Re: [PATCH] perf/x86/amd/uncore: Add group validation

From: Sandipan Das

Date: Wed Jun 24 2026 - 02:39:52 EST


On 23-06-2026 22:46, Ian Rogers wrote:
> On Tue, Jun 23, 2026 at 3:49 AM Sandipan Das <sandipan.das@xxxxxxx> wrote:
>>
>> The amd_uncore driver currently does not validate event groups and
>> allows creation of groups with more events than the number of available
>> hardware counters. Because of this, pmu->event_init() succeeds but
>> counter assignment fails later in pmu->add() which returns -EBUSY once
>> all counters are exhausted.
>>
>> Address this by introducing group validation in the pmu->event_init()
>> path. Since the uncore PMUs have no per-event constraints and all
>> counters of a PMU are interchangeable, validation is reduced to just
>> counting the group members that target a PMU and ensuring that they fit
>> within the available set of counters.
>>
>> Signed-off-by: Sandipan Das <sandipan.das@xxxxxxx>
>
> This is great Sandipan! Thanks for addressing this! I'd been wondering
> if in the perf tool if we could test hardware PMUs for not supporting
> failing at open properly. This is a problem for weak groups, as used
> by metrics, because they try to group all events and then break the
> group when the open fails.

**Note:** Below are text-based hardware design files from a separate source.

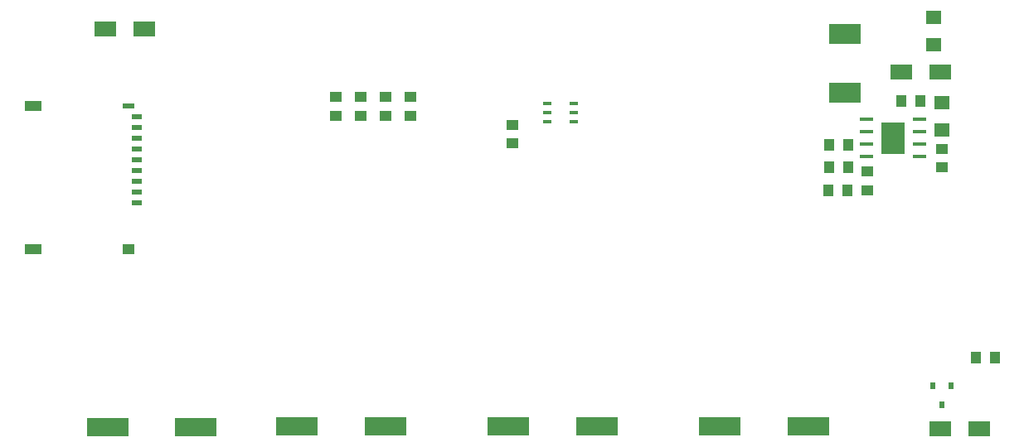
<source format=gbr>
G04 DipTrace 3.3.1.3*
G04 TopPaste.gbr*
%MOIN*%
G04 #@! TF.FileFunction,Paste,Top*
G04 #@! TF.Part,Single*
%ADD71R,0.035276X0.015591*%
%ADD73R,0.095118X0.130157*%
%ADD75R,0.054961X0.015984*%
%ADD83R,0.051024X0.04315*%
%ADD85R,0.023465X0.027402*%
%ADD89R,0.129764X0.084488*%
%ADD95R,0.047087X0.023465*%
%ADD97R,0.047087X0.039213*%
%ADD99R,0.070709X0.039213*%
%ADD101R,0.04315X0.019528*%
%ADD115R,0.090394X0.058898*%
%ADD117R,0.062835X0.054961*%
%ADD119R,0.04315X0.051024*%
%ADD121R,0.169134X0.074646*%
%FSLAX26Y26*%
G04*
G70*
G90*
G75*
G01*
G04 TopPaste*
%LPD*%
D121*
X1181102Y1889764D3*
X826772D3*
X1943701Y1893701D3*
X1589370D3*
X2793701D3*
X2439370D3*
X3643701D3*
X3289370D3*
D119*
X4018701Y3201701D3*
X4093504D3*
D117*
X4180701Y3194701D3*
Y3084465D3*
X4147467Y3427722D3*
Y3537958D3*
D119*
X3803701Y3025701D3*
X3728898D3*
D115*
X818701Y3493701D3*
X976181D3*
X4018701Y3318701D3*
X4176181D3*
X4331201Y1881201D3*
X4173720D3*
D101*
X943701Y2793701D3*
Y2837008D3*
Y2880315D3*
Y2923622D3*
Y2966929D3*
Y3010236D3*
Y3053543D3*
Y3096850D3*
Y3140157D3*
D99*
X528346Y2605512D3*
D97*
X910236D3*
D95*
Y3183465D3*
D99*
X528346D3*
D89*
X3791255Y3233992D3*
Y3472181D3*
D85*
X4218701Y2056201D3*
X4143898D3*
X4181299Y1977461D3*
D83*
X2456201Y3106201D3*
Y3031398D3*
X2043701Y3143701D3*
Y3218504D3*
X1943701Y3143701D3*
Y3218504D3*
X1843701Y3143701D3*
Y3218504D3*
D119*
X4318701Y2168701D3*
X4393504D3*
D83*
X1743701Y3143701D3*
Y3218504D3*
X3881701Y2843701D3*
Y2918504D3*
D119*
X3725701Y2843701D3*
X3800504D3*
D83*
X4180701Y2934701D3*
Y3009504D3*
D119*
X3803701Y2934701D3*
X3728898D3*
D75*
X3878745Y3127753D3*
Y3077753D3*
Y3027753D3*
Y2977753D3*
X4091344D3*
Y3027753D3*
Y3077753D3*
Y3127753D3*
D73*
X3985045Y3052753D3*
D71*
X2593701Y3193701D3*
Y3156299D3*
Y3118898D3*
X2700000D3*
Y3156299D3*
Y3193701D3*
M02*

</source>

I'd observed that AMD uncore events
> supposedly opened but then failed during reading. I suspect other PMUs
> also suffer this.
>
> Peter mentioned a behavior in the past: opening events in a group in a
> disabled state, with more events than counters, and then the software
> enables and disables events in the group to control counter
> allocation. The perf tool doesn't currently utilize this behavior but
> I think it explains some of the Sashiko feedback.
>

Thanks, I think it does explain the Sashiko feedback.

> Would it be possible to get a Fixes tag for stable backports?
>

Sure. This has always been a gap in the amd_uncore driver ever since
its introduction in commit c43ca5091a37 ("perf/x86/amd: Add support for
AMD NB and L2I "uncore" counters.").